Article

Actualité : Hof van Justitie, 11/03/2015, R.D.C.-T.B.H., 2015/7, p. 745-746

Hof van Justitie 11 maart 2015

Jean-Bernard Lafonta / Autorité des marchés financiers

Zaak: C-628/13
FINANCIEEL RECHT
Financiële markten - Marktmisbruik - Voorwetenschap - Begrip “concrete informatie”


DROIT FINANCIER
Marchés financiers - Abus de marché - Information privilégiée - Notion « information concrète »


De Franse Cour de cassation stelde een prejudiciële vraag naar aanleiding van een besluit van de Franse Autorité des marchés financiers (AMF) waarbij een vennootschap en diens voorzitter van de raad van bestuur werden veroordeeld tot een geldboete omdat de laatste bepaalde informatie over een financiële transactie die de vennootschap zou toelaten een participatie te verwerven in een andere vennootschapsgroep, niet openbaar had gemaakt.

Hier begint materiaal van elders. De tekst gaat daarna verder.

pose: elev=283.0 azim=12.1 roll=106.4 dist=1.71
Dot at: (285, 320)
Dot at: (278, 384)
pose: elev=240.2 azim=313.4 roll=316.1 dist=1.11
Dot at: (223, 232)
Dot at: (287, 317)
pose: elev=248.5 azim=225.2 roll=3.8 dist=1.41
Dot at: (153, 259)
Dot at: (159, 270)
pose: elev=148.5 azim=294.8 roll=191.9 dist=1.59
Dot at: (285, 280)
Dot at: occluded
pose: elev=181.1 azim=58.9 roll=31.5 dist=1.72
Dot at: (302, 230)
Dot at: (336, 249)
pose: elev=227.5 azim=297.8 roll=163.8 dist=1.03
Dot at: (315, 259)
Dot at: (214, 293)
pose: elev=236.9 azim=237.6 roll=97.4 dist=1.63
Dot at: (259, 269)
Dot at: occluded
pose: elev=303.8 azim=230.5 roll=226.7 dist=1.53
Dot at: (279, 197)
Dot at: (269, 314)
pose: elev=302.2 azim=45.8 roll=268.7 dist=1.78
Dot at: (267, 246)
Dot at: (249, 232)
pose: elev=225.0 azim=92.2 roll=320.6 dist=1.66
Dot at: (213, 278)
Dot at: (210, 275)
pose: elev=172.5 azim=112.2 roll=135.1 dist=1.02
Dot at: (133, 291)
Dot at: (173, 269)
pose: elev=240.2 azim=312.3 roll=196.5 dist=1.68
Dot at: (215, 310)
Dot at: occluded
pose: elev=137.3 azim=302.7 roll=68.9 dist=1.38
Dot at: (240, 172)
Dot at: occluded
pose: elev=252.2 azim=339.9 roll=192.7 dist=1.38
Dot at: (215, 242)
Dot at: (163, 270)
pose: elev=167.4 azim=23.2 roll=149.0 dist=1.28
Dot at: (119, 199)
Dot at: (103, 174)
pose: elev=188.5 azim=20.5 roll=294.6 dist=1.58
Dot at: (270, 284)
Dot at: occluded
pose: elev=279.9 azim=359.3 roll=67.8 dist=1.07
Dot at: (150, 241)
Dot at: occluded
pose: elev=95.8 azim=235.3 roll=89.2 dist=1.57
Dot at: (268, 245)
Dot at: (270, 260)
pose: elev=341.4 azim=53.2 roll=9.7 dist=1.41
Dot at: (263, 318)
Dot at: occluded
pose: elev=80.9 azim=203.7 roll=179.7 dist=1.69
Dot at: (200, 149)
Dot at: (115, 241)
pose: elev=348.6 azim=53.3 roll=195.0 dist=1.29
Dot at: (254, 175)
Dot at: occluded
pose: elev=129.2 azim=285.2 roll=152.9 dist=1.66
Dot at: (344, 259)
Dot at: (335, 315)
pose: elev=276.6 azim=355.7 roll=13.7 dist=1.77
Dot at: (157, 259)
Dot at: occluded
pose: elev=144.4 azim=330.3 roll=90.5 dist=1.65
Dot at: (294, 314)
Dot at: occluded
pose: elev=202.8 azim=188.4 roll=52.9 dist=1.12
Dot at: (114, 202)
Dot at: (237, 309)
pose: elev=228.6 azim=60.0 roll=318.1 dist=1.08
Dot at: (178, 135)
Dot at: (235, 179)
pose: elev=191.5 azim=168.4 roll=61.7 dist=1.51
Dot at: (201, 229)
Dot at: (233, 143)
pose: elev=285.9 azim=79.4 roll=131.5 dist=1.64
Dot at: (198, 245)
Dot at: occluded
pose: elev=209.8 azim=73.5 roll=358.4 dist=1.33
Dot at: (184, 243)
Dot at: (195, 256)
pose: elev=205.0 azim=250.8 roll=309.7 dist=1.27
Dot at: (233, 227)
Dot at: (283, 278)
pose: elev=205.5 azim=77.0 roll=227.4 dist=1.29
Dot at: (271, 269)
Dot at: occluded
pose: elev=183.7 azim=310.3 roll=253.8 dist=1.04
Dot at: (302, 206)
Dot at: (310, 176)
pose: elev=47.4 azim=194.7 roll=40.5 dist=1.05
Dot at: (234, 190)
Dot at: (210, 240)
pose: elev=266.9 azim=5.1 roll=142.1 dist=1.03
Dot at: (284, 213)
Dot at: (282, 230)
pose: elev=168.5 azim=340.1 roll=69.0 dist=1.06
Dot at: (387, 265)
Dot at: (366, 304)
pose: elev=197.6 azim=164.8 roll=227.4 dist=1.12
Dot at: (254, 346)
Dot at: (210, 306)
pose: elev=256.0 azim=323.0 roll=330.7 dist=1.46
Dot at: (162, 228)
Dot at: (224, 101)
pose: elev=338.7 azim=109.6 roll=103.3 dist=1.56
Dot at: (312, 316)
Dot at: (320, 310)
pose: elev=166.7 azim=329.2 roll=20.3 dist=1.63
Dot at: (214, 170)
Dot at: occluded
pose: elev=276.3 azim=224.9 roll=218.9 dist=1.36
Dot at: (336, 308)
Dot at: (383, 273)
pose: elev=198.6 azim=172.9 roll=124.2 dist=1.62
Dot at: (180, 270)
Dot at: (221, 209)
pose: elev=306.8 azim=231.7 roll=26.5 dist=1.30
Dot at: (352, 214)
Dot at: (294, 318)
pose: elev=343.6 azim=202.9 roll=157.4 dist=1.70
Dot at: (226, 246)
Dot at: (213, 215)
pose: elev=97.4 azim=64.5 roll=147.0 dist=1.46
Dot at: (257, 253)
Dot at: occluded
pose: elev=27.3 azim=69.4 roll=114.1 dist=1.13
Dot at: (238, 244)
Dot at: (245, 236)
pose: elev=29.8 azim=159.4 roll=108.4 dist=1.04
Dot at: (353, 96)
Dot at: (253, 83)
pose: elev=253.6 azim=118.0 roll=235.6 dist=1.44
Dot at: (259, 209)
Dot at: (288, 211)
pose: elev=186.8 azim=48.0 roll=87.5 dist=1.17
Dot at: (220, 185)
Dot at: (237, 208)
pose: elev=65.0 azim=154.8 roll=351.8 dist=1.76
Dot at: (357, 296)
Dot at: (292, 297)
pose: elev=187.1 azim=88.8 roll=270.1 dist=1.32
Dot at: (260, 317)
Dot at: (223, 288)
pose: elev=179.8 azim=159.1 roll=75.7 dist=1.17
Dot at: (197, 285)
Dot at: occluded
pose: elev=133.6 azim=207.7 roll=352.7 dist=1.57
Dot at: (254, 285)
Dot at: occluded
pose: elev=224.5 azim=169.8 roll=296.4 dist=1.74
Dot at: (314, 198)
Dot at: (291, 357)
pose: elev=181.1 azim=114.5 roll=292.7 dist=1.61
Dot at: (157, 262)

Het Hof van Justitie oordeelde in deze zaak dat artikel 1, 1. van richtlijn nr. 2003/6/EG (de “richtlijn marktmisbruik”) en artikel 1, 1. van richtlijn nr. 2003/124/EG tot uitvoering van de richtlijn marktmisbruik, dusdanig moeten worden uitgelegd dat zij niet voorschrijven dat informatie enkel als concrete informatie kan worden beschouwd indien daaruit met een voldoende mate van waarschijnlijkheid kan worden afgeleid in welke zin de koers van de betrokken financiële instrumenten mogelijkerwijze zal worden beïnvloed zodra zij openbaar zal worden gemaakt. Ter onderbouwing van het beroep tegen de beslissing van de AMF werd aangehaald dat een situatie of een gebeurtenis slechts concreet is in de zin van de toepasselijke bepalingen van Frans recht indien de houder van deze informatie op basis hiervan kan voorzien in welke richting de koers van het betrokken effect zal evolueren (stijging of daling) wanneer deze informatie openbaar wordt gemaakt. Deze redenering wordt niet weerhouden en er wordt aan herinnerd dat het onderscheidende criterium tussen concrete en niet-concrete informatie is of zij invloed kan uitoefenen op de markt.